━━━━━ 読解文 ━━━━━
ヴェネツィアは、イタリア東部にある潟(ラグーン)に浮かぶ島に築かれた街。ここは5世紀に設立され、街は118の小さな島で構成されています。10世紀になると海上交易で栄え、やがて「アドリア海の女王」と呼ばれように。運河や橋で構成されたユニークな都市構造は、街全体が芸術作品ともいうべき遺産です。

ここでは、ヴェネツィアとその潟がなぜ世界遺産なのか、世界遺産マニアが分かりやすく解説。これを読めば、ヴェネツィアについて詳しくなること間違いなし!

目次

ヴェネツィアとその潟とは?その歴史と街並みについて解説

ヴェネツィアは「水の都」となった理由は?
━━━━━
* _短い課題 1_
下のリストで「instrumentName」という文字列を含む行を数え、その数のみを答えてください。大文字と小文字の違いは区別してください。
━━━━━ 表示データ ━━━━━
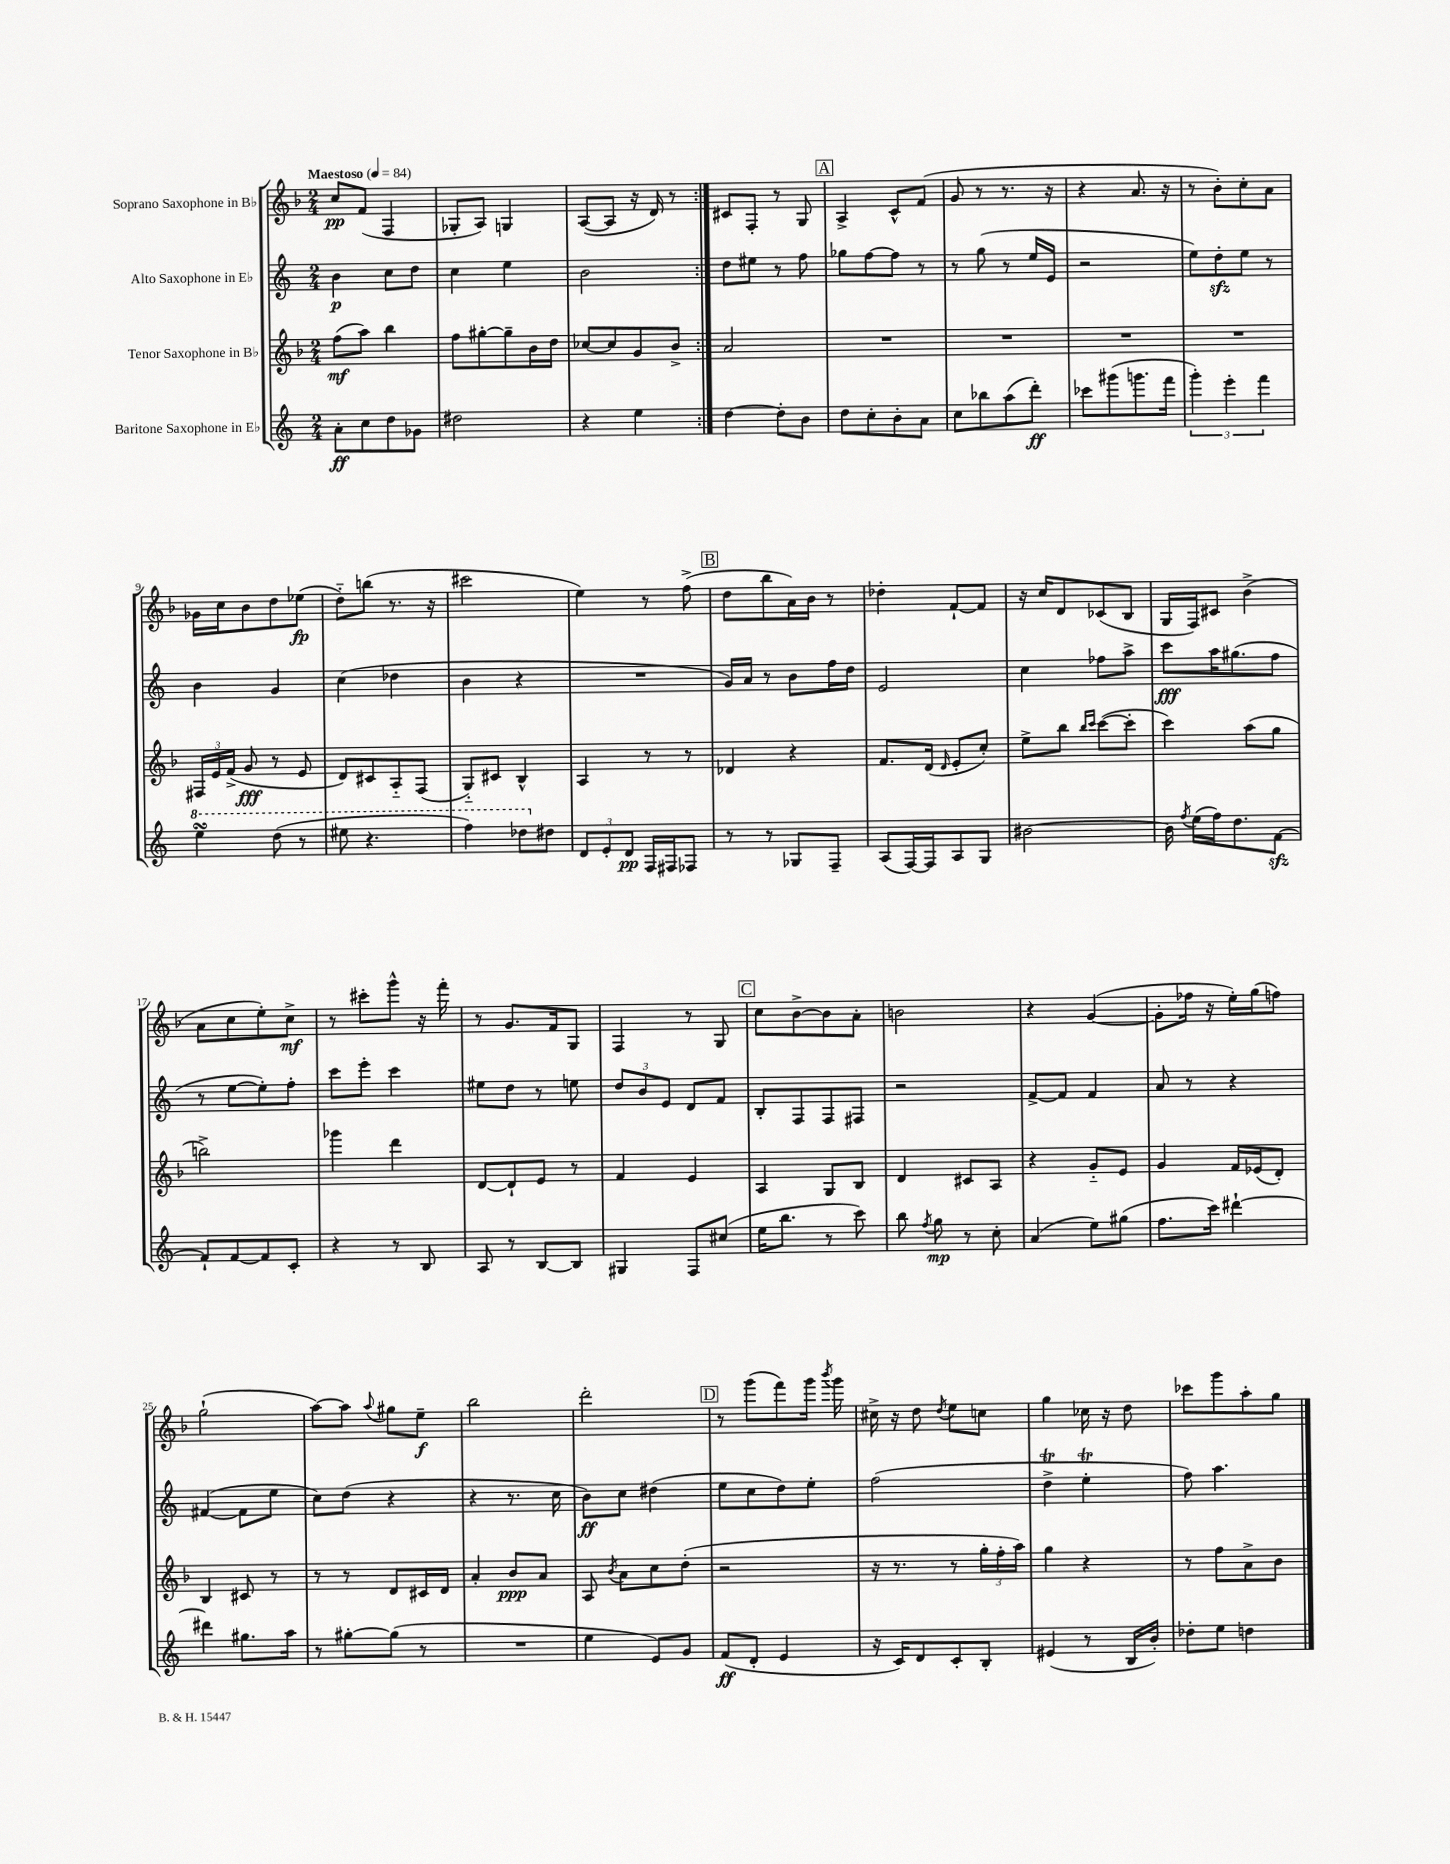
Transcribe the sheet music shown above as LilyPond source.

<<
\new StaffGroup <<
\new Staff = "s0" \with { instrumentName = "Soprano Saxophone in Bb" } {
    \clef treble \key f \major \numericTimeSignature \time 2/4 \tempo "Maestoso" 4 = 84
    \autoBeamOff \repeat volta 2 { c''8[\pp f'8]( f4 |
    ges8[-. a8]) g4 |
    a8[~( a8] r16 d'16) r8 | }
    cis'8[ f8]-. r8 g8 |
    \mark \markup { \box "A" } a4-> c'8[-^ f'8]( |
    g'8 r8 r8. r16 |
    r4 a'8. r16 |
    r8 bes'8[-.) c''8-. a'8] |
    ges'16[ c''16 bes'8 d''8 ees''8]\fp( |
    d''8[-_) b''8]( r8. r16 |
    cis'''2 |
    e''4) r8 f''8->( |
    \mark \markup { \box "B" } d''8[ bes''8 a'16) bes'16] r8 |
    des''4-. f'8[~-! f'8] |
    r16 c''16[ d'8 ces'8( bes8] |
    g16[ f16) cis'8] bes'4->( |
    a'8[ c''8 e''8-.) c''8]->\mf |
    r8 cis'''8[-. g'''8]-^ r16 f'''16-. |
    r8 g'8.[ f'16 g8] |
    f4 r8 g8 |
    \mark \markup { \box "C" } c''8[ bes'8~-> bes'8 a'8]-. |
    b'2 |
    r4 g'4~( |
    g'8[-. fes''16] r16 e''16[-.) g''16( f''8]) |
    g''2-!( |
    a''8[~) a''8] \appoggiatura { a''8 } gis''8[ e''8]--\f |
    bes''2 |
    d'''2-. |
    \mark \markup { \box "D" } r8 g'''8[( f'''8) g'''16] \acciaccatura { bes'''8 } g'''16 |
    cis''16-> r16 d''8 \acciaccatura { d''8 } e''8[ c''8] |
    g''4 ces''16 r16 d''8 |
    ces'''8[ g'''8 a''8-. g''8] \bar "|." |
}
\new Staff = "s1" \with { instrumentName = "Alto Saxophone in Eb" } {
    \clef treble \key c \major \numericTimeSignature \time 2/4
    \autoBeamOff \repeat volta 2 { b'4\p c''8[ d''8] |
    c''4 e''4 |
    b'2 | }
    d''8[ eis''8] r8 f''8 |
    \mark \markup { \box "A" } ges''8[ f''8~ f''8] r8 |
    r8 g''8( r8 e''16[ e'16] |
    r2 |
    e''8[) d''8-.\sfz e''8] r8 |
    b'4 g'4 |
    c''4( des''4 |
    b'4 r4 |
    R2 |
    \mark \markup { \box "B" } g'16[) a'16] r8 b'8[ f''16 d''16] |
    e'2 |
    c''4 fes''8[ a''8]-> |
    c'''8[\fff a''16 gis''8.( f''8] |
    r8 e''8[~ e''8-.) f''8]-. |
    c'''8[ e'''8]-. c'''4 |
    eis''8[ d''8] r8 e''8 |
    \tuplet 3/2 { d''8[ b'8 e'8] } d'8[ f'8] |
    \mark \markup { \box "C" } b8[-. f8 f8 fis8] |
    r2 |
    f'8[~-> f'8] f'4 |
    a'8 r8 r4 |
    fis'4~( fis'8[ e''8] |
    c''8[) d''8]( r4 |
    r4 r8. c''16 |
    b'8[\ff) c''8] dis''4( |
    \mark \markup { \box "D" } e''8[ c''8 d''8) e''8]-. |
    f''2( |
    d''4->\trill e''4-.\trill |
    f''8) a''4. \bar "|." |
}
\new Staff = "s2" \with { instrumentName = "Tenor Saxophone in Bb" } {
    \clef treble \key f \major \numericTimeSignature \time 2/4
    \autoBeamOff \repeat volta 2 { f''8[\mf( a''8]) bes''4 |
    f''8[ gis''8~-. gis''8-- bes'16 d''16] |
    ces''8[~ ces''8 g'8 bes'8]-> | }
    a'2 |
    \mark \markup { \box "A" } R2 |
    R2 |
    R2 |
    R2 |
    \tuplet 3/2 { fis16[ e'16 f'16]->( } g'8\fff r8 e'8 |
    d'8[) cis'8 a8-_ f8]( |
    g8[-_) cis'8] bes4-^ |
    a4 r8 r8 |
    \mark \markup { \box "B" } des'4 r4 |
    f'8.[ d'16]( \grace { d'16 } e'8[-. c''8]-.) |
    e''8[-> bes''8] \grace { bes''16[ c'''16] } c'''8[~( c'''8]-. |
    c'''4) a''8[( g''8] |
    b''2->) |
    ges'''4 d'''4 |
    d'8[~ d'8-! e'8] r8 |
    f'4 e'4 |
    \mark \markup { \box "C" } a4 g8[ bes8] |
    d'4 cis'8[ a8] |
    r4 g'8[-_ e'8] |
    g'4 f'16[ ees'16( d'8]-.) |
    bes4 cis'8 r8 |
    r8 r8 d'8[ cis'16 d'16] |
    a'4-. bes'8[\ppp a'8] |
    a8 \acciaccatura { bes'8 } a'8[ c''8 d''8]-.( |
    \mark \markup { \box "D" } r2 |
    r16 r8. r8 \tuplet 3/2 { g''16[-. f''16-. a''16]) } |
    g''4 r4 |
    r8 f''8[ a'8-> bes'8] \bar "|." |
}
\new Staff = "s3" \with { instrumentName = "Baritone Saxophone in Eb" } {
    \clef treble \key c \major \numericTimeSignature \time 2/4
    \autoBeamOff \repeat volta 2 { a'8[-.\ff c''8 d''8 ges'8] |
    dis''2 |
    r4 e''4 | }
    d''4~ d''8[-. b'8] |
    \mark \markup { \box "A" } d''8[ c''8-. b'8-. a'8] |
    c''8[ bes''8 a''8( d'''8]-.\ff) |
    ces'''8[ gis'''8( g'''8. f'''16] |
    \tuplet 3/2 { g'''4-.) e'''4-. f'''4 } |
    \ottava #1 e'''4\turn d'''8( r8 |
    eis'''8 r4. |
    f'''4) des'''8[ \ottava #0 dis''8] |
    \tuplet 3/2 { d'8[ e'8-. d'8]\pp } f16[ fis16 fes8] |
    \mark \markup { \box "B" } r8 r8 ges8[ f8]-- |
    a8[( f16~) f16 a8 g8] |
    bis'2~ |
    bis'16 \acciaccatura { f''8 } e''16[( f''16) d''8. f'8]~\sfz |
    f'8[-! f'8~ f'8 c'8]-. |
    r4 r8 b8 |
    a8 r8 b8[~ b8] |
    gis4 f8[ cis''8]( |
    \mark \markup { \box "C" } e''16[ b''8.] r8 c'''8) |
    b''8 \acciaccatura { f''8 } g''8\mp r8 c''8-. |
    a'4( e''8[) gis''8]( |
    f''8.[ c'''16]) dis'''4~-! |
    dis'''4 gis''8.[ a''16] |
    r8 gis''8[~-. gis''8]( r8 |
    R2 |
    e''4 e'8[) g'8] |
    \mark \markup { \box "D" } f'8[\ff( d'8]-. e'4 |
    r16 c'16[) d'8 c'8-. b8]-. |
    eis'4( r8 b16[ b'16]-.) |
    des''8[-. e''8] d''4 \bar "|." |
}
>>
>>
━━━━━
* _短い課題 2_
上に示したヴェネツィアの紹介文を、最後の見出しの後から書き継いでください。

* _解答 1_
4

* _解答 2_
ヴェネツィアとその潟
画像素材:shutterstock

ヴェネト州の州都ヴェネツィアは、潟(ラグーン)に浮かぶ118の島で構成される海上都市。ヴェネツィアの街は小さな島々から構成されていて、中心部には全長約3.8kmにもおよぶ「カナル・グランデ(大運河)」が通り、400の橋と150を越える大小の運河でそれぞれの島を結んでいます。よって、車の乗り入れができないため、島内の移動は水上バスかタクシー、ゴンドラのみ。

どのように町を作ったかというと、潟の上に丸太の杭を打ち込むことで土台を作り、イストリア石(石灰質の石)を乗せて基盤を作りました。しかし、これは時間が経つと地盤沈下が発生する上に、地球温暖化の影響で海面上昇によって水没する可能性があるのです。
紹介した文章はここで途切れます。